Nice one, I’ve been waiting for someone to try this and share their thoughts!
I think it seems like a fantastic candidate for development especially for educational contexts as you can (I believe) set it up to boot off the SD card and it could become like a Raspberry Pi. The Deck hardware could be owned by an institution, students could be provided with an SD card preimaged with what is needed, develop on the deck while docked, then unplug it and drive/monitor a robot. You could even imagine supplying 2x paired SD cards, one for a Pi in the robot and one for the Deck.
I’m keen to give it a go once they become available in Australia, but I think we could be waiting a long time…
I’d hoped for similar when the Switch was announced but sadly Nintendo are dead against any kind of homebrew so that put an end to that. I am intrigued by running Windows on it to be honest and booting from Micro SD would save installing it if it didn’t work out. I have a Windows Mixed Reality Headset and I’ve been aiming to get ROS in to Unity to see if I can make use of it.
Toby is simultaneously afraid of nothing and freaked out by the smallest sounds, we’re pretty certain he’s actually five or six identical cats that live with us and we only see one at a time. It’d explain the different personalities at least!
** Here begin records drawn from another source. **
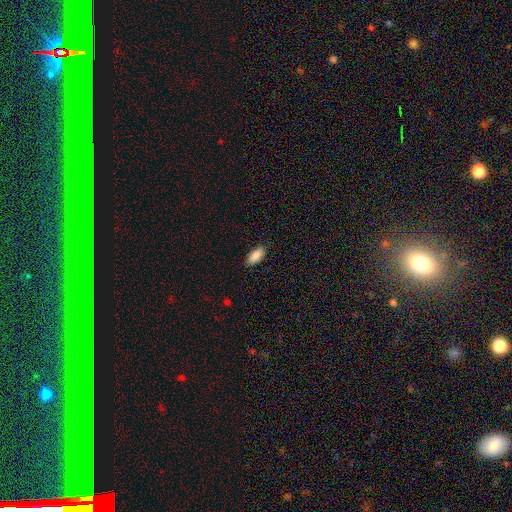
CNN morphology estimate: smooth_or_featured: smooth (p=0.89) [alt: star or artifact p=0.06]
how_rounded: in between (p=0.90) [alt: cigar-shaped p=0.08]
merging: none (p=0.86) [alt: minor disturbance p=0.11]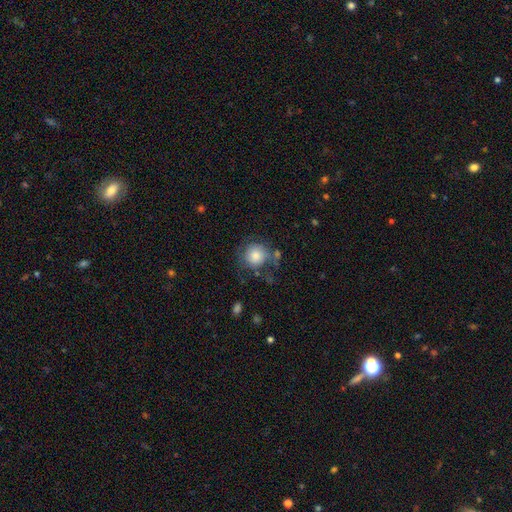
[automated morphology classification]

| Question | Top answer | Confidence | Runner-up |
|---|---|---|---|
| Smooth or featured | smooth | 77% | featured or disk (15%) |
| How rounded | round | 88% | in between (11%) |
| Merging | none | 59% | minor disturbance (21%) |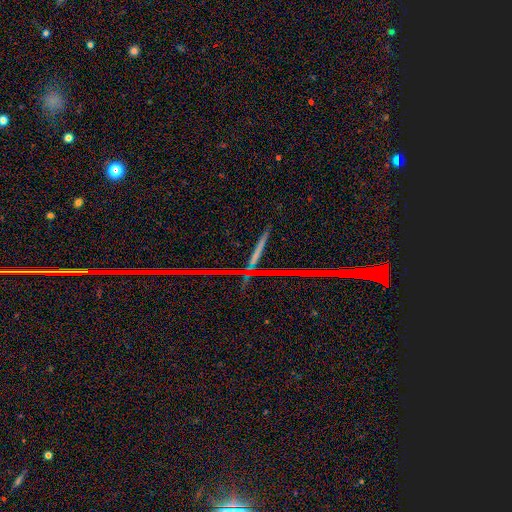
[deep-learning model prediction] star or artifact 63%, featured or disk 24%, smooth 13%.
Hmm, not sure what’s happened there to be honest, I’ll fire up my Deck later and have a look. Pretty sure I just needed to activate the env and it was good to go. I may have changed something without realising it though.
Also, a guide to install jsk_rviz_plugins is included (this package is available in robostack, but it is somehow incorrectly built, so it’s impossible to install it via mamba).
I’ve given installing Ubuntu 20.04 on the Deck a shot, but I had quite a bit of issues with the device being in a lizard mode by default. I’ll try to give your approach a shot soon!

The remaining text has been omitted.